-- Directions --
Starting at the first line of the entries below, please return exactly each line up to and including the one with "regions_file | Optional"; pictures stay out.

-- Data under study --
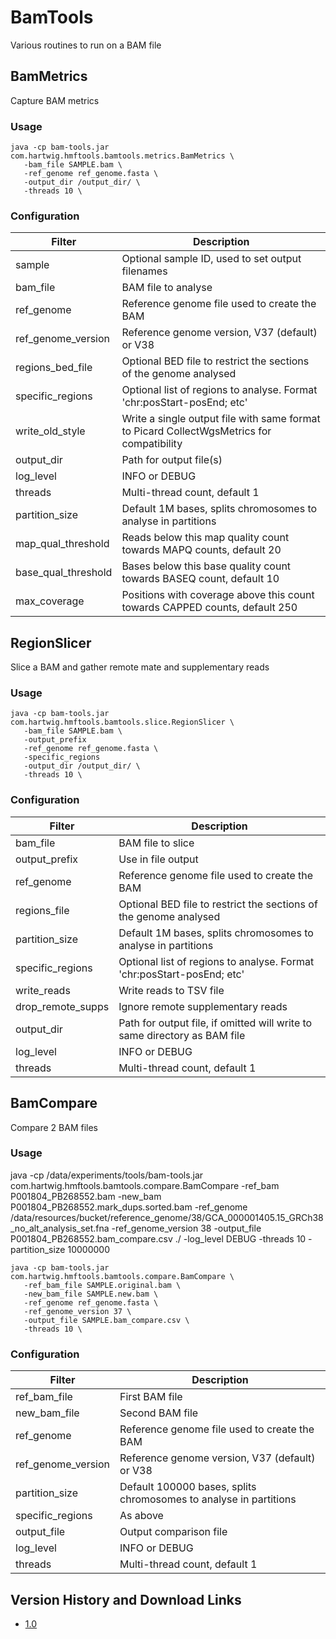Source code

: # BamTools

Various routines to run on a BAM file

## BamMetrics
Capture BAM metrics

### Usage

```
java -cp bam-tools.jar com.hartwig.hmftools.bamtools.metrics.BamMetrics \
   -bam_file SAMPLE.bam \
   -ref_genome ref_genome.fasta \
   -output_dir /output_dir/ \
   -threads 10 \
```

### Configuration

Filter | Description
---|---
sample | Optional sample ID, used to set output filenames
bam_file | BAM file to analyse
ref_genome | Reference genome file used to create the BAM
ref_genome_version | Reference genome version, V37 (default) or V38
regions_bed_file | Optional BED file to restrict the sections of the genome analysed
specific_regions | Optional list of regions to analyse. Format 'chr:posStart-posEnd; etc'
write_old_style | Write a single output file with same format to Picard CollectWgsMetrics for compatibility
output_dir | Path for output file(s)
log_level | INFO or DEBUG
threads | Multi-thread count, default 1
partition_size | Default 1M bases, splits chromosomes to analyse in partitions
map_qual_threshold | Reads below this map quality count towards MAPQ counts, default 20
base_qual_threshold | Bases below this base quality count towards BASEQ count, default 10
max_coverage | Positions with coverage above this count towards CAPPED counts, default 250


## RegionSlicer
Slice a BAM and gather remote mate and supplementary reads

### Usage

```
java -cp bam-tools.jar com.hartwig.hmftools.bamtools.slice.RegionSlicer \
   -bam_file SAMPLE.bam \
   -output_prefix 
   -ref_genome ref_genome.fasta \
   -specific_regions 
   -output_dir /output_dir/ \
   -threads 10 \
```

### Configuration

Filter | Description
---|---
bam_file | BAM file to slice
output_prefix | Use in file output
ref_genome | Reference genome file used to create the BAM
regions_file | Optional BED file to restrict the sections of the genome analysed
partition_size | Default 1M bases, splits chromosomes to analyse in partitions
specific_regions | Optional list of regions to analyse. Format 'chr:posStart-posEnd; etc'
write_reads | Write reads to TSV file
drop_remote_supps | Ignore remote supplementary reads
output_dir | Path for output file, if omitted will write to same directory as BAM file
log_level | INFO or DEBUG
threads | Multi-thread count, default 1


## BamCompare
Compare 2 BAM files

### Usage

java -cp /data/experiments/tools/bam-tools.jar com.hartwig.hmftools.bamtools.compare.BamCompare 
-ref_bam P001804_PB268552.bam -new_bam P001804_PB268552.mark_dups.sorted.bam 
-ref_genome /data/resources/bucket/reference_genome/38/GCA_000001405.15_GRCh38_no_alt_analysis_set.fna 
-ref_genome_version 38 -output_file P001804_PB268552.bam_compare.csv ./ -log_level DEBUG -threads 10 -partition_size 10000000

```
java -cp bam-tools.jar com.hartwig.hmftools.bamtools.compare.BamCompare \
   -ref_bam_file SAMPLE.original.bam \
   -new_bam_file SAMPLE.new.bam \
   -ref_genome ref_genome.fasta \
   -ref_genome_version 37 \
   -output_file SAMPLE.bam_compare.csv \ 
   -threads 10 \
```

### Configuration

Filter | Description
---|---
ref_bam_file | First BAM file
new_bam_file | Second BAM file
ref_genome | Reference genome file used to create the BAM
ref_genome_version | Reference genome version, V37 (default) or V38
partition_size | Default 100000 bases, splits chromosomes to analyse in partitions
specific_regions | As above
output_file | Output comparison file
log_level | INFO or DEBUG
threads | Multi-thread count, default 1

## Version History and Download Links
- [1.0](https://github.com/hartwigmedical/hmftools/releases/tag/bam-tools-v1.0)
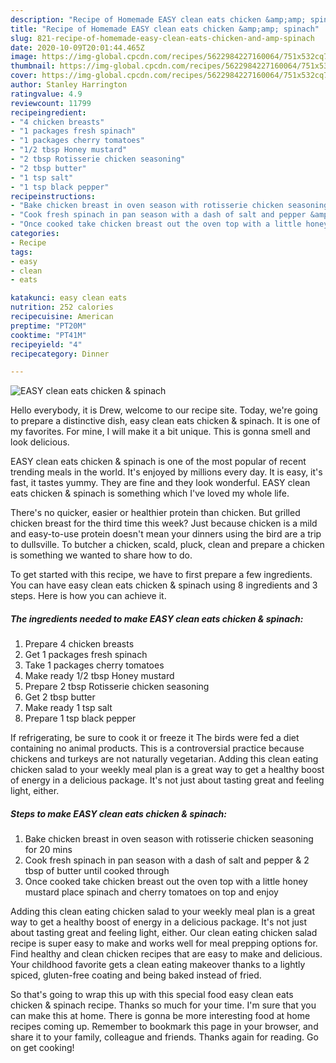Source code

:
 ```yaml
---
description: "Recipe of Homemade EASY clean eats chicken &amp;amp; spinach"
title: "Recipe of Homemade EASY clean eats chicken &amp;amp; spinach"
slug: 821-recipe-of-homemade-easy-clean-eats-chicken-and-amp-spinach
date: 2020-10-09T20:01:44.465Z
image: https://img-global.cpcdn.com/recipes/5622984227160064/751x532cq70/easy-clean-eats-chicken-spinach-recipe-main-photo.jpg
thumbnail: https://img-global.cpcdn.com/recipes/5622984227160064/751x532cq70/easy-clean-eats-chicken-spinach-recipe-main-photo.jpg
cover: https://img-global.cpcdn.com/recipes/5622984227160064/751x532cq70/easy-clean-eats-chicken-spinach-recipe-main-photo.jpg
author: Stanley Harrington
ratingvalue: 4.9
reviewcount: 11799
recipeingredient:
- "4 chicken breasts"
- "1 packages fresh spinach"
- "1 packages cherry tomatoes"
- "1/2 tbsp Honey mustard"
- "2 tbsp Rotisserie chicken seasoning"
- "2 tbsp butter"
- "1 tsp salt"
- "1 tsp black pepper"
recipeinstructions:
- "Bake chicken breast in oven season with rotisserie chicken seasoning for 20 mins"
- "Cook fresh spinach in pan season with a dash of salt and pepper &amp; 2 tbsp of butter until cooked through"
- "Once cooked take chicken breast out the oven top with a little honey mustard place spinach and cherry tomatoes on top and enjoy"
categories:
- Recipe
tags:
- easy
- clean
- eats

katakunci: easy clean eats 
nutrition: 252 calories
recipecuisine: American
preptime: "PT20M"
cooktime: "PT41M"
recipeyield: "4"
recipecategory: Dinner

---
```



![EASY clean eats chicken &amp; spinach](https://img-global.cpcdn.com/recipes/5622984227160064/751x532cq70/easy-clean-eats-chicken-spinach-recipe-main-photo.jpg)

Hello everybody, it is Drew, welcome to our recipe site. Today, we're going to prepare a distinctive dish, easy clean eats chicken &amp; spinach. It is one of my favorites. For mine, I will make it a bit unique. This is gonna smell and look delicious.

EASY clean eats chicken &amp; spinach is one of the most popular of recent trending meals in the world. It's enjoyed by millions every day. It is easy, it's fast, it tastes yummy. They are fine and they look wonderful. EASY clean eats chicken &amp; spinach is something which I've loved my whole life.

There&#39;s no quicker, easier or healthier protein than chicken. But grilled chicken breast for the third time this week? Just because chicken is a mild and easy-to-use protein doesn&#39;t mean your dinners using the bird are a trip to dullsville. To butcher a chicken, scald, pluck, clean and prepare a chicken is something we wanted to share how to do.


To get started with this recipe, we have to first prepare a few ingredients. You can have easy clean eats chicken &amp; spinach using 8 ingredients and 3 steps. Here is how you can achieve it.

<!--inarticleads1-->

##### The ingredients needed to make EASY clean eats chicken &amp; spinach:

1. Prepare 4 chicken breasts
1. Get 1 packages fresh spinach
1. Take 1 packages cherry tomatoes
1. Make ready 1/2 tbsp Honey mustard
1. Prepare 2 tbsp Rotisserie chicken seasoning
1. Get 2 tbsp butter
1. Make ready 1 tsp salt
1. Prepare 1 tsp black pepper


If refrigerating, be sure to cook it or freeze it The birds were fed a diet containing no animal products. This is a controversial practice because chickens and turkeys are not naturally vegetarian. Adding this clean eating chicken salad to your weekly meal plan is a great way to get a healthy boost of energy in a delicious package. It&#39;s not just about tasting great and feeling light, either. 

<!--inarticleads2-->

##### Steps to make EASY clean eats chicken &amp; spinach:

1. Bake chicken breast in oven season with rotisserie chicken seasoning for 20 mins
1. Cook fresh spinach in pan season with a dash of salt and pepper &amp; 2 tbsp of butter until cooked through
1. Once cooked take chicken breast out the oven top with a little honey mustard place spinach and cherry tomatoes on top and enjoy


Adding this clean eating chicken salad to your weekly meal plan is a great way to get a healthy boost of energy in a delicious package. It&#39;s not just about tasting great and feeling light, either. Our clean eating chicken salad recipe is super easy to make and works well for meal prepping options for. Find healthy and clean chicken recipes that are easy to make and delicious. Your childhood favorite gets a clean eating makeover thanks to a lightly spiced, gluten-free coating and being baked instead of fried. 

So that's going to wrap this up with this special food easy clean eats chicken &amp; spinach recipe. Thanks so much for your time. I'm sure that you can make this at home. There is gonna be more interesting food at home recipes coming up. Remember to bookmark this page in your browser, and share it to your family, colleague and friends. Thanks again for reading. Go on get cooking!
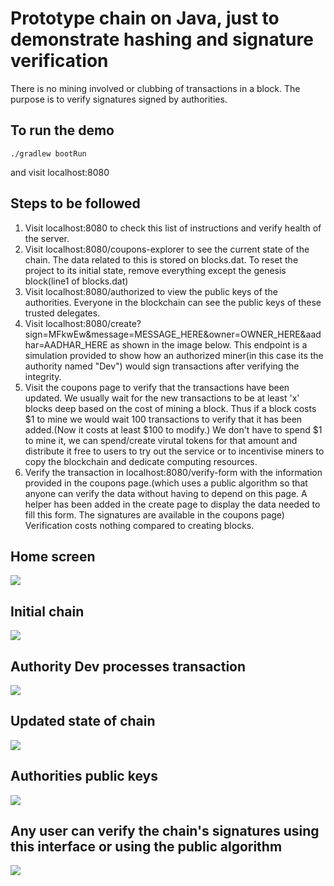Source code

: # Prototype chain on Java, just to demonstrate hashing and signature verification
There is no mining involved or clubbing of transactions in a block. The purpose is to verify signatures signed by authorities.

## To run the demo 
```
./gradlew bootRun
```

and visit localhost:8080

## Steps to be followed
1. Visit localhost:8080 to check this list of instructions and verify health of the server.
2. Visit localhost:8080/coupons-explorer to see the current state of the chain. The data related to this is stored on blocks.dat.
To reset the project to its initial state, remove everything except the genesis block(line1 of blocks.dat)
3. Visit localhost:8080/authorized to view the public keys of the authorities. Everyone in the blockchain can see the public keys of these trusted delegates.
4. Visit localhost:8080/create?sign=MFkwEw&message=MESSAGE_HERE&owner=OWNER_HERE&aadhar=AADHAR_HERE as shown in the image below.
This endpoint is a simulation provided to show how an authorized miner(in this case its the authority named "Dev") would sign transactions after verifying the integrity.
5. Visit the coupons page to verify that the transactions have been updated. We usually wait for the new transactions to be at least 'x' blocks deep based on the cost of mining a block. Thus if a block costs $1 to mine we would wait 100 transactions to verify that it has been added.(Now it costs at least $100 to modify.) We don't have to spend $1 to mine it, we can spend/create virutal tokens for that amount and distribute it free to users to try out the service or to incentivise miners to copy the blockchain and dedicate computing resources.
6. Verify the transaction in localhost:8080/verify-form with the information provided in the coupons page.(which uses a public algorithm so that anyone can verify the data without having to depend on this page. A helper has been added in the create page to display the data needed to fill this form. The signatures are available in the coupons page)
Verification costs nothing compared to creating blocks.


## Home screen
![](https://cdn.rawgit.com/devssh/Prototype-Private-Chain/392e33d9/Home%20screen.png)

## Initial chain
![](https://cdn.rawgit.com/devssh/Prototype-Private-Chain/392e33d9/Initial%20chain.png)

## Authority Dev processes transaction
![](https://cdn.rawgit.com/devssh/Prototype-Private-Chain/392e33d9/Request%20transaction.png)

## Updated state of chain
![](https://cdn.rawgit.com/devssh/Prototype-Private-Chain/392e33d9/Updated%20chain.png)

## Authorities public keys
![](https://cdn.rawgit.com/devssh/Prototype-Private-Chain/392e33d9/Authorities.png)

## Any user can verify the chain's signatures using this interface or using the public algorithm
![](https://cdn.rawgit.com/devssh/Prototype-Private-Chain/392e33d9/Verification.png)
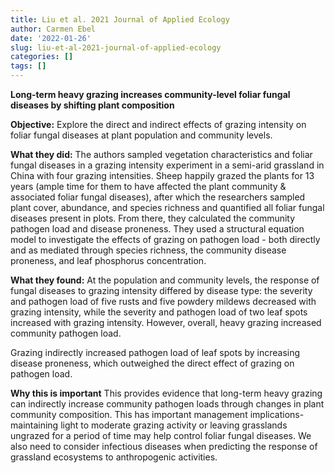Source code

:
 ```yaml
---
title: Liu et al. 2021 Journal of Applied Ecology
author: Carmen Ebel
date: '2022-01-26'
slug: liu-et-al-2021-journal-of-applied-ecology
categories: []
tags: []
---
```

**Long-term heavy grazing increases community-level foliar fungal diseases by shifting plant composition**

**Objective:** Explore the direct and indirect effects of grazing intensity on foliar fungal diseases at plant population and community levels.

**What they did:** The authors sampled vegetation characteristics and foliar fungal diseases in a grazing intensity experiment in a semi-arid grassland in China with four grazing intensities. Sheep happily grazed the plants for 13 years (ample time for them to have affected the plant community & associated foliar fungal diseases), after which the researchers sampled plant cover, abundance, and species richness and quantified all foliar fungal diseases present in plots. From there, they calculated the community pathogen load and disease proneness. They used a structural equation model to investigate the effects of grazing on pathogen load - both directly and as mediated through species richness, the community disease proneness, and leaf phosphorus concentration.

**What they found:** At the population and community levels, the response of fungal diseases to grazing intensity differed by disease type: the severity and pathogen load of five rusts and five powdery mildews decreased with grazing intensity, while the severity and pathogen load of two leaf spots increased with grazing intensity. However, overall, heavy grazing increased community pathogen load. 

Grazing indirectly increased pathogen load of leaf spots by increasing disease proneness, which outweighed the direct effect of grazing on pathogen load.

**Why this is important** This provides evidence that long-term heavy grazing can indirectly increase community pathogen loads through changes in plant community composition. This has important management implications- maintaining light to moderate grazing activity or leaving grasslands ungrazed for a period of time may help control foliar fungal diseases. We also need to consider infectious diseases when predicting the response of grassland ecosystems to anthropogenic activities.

-- Answer to the problem --
Source code

: # BamTools

Various routines to run on a BAM file

## BamMetrics
Capture BAM metrics

### Usage

```
java -cp bam-tools.jar com.hartwig.hmftools.bamtools.metrics.BamMetrics \
   -bam_file SAMPLE.bam \
   -ref_genome ref_genome.fasta \
   -output_dir /output_dir/ \
   -threads 10 \
```

### Configuration

Filter | Description
---|---
sample | Optional sample ID, used to set output filenames
bam_file | BAM file to analyse
ref_genome | Reference genome file used to create the BAM
ref_genome_version | Reference genome version, V37 (default) or V38
regions_bed_file | Optional BED file to restrict the sections of the genome analysed
specific_regions | Optional list of regions to analyse. Format 'chr:posStart-posEnd; etc'
write_old_style | Write a single output file with same format to Picard CollectWgsMetrics for compatibility
output_dir | Path for output file(s)
log_level | INFO or DEBUG
threads | Multi-thread count, default 1
partition_size | Default 1M bases, splits chromosomes to analyse in partitions
map_qual_threshold | Reads below this map quality count towards MAPQ counts, default 20
base_qual_threshold | Bases below this base quality count towards BASEQ count, default 10
max_coverage | Positions with coverage above this count towards CAPPED counts, default 250


## RegionSlicer
Slice a BAM and gather remote mate and supplementary reads

### Usage

```
java -cp bam-tools.jar com.hartwig.hmftools.bamtools.slice.RegionSlicer \
   -bam_file SAMPLE.bam \
   -output_prefix 
   -ref_genome ref_genome.fasta \
   -specific_regions 
   -output_dir /output_dir/ \
   -threads 10 \
```

### Configuration

Filter | Description
---|---
bam_file | BAM file to slice
output_prefix | Use in file output
ref_genome | Reference genome file used to create the BAM
regions_file | Optional BED file to restrict the sections of the genome analysed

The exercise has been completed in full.